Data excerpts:
-=-=-

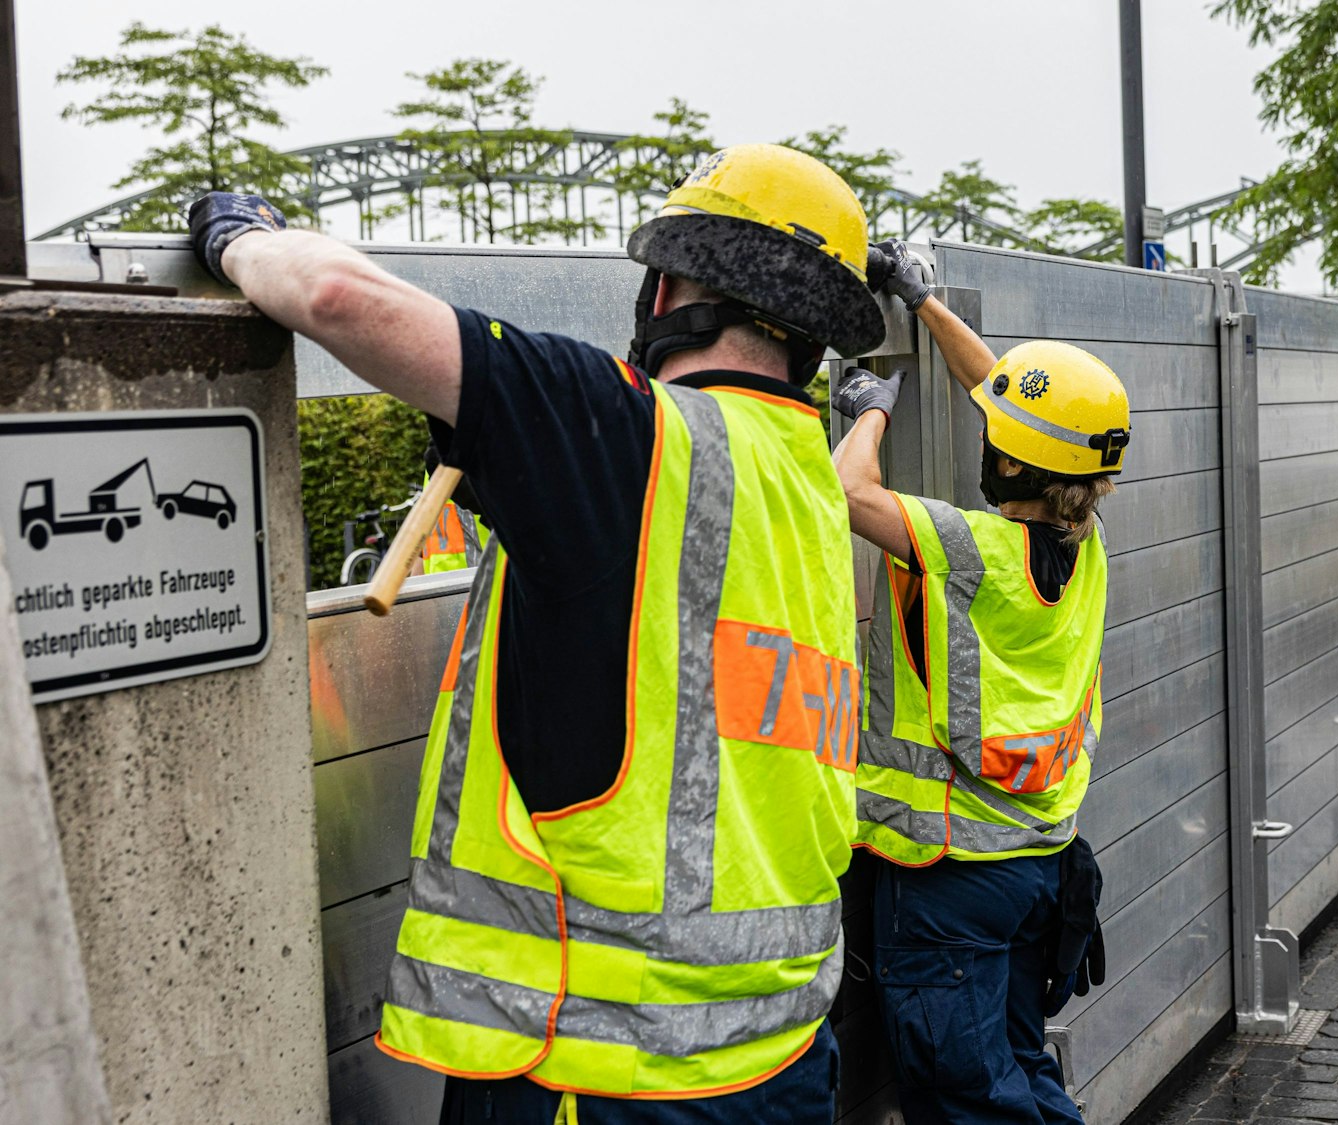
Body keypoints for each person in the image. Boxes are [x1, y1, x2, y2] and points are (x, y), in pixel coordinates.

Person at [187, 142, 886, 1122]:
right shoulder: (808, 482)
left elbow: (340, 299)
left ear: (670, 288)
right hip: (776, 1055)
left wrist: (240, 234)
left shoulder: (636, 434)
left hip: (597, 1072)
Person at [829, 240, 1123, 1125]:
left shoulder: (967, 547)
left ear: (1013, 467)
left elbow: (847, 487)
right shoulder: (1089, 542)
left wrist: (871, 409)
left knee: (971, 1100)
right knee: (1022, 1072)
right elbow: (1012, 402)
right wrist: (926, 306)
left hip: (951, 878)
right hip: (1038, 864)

-=-=-

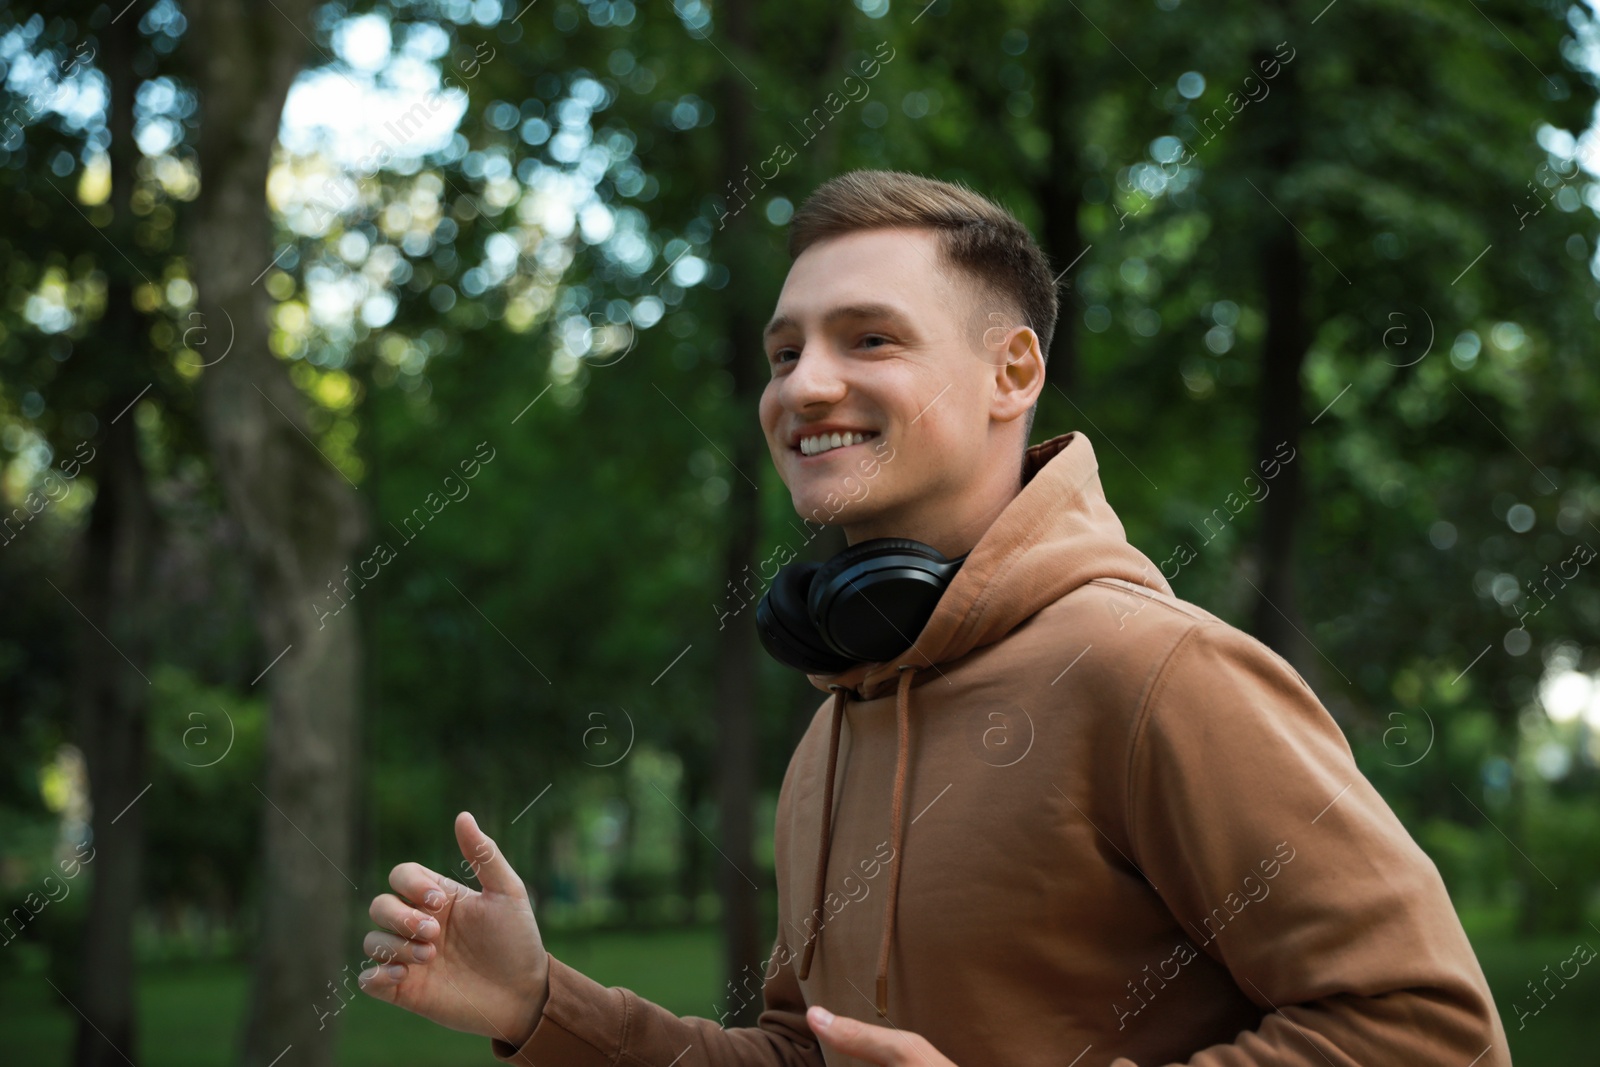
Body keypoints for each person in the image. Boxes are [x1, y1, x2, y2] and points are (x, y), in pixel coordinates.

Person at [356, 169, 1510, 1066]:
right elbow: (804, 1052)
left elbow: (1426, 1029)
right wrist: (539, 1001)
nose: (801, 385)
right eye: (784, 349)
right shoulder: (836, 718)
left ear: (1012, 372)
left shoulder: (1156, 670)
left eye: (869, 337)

-=-=-

PROBLEM TO SOLVE:
What you give back should be exactly the lines of the data above from the line with "left wrist: (240, 234)" through the line with "right hip: (1038, 864)", both of those included, and nothing more.

RESULT:
left wrist: (240, 234)
left shoulder: (636, 434)
left hip: (597, 1072)
Person at [829, 240, 1123, 1125]:
left shoulder: (967, 547)
left ear: (1013, 467)
left elbow: (847, 487)
right shoulder: (1089, 542)
left wrist: (871, 409)
left knee: (971, 1100)
right knee: (1022, 1072)
right elbow: (1012, 402)
right wrist: (926, 306)
left hip: (951, 878)
right hip: (1038, 864)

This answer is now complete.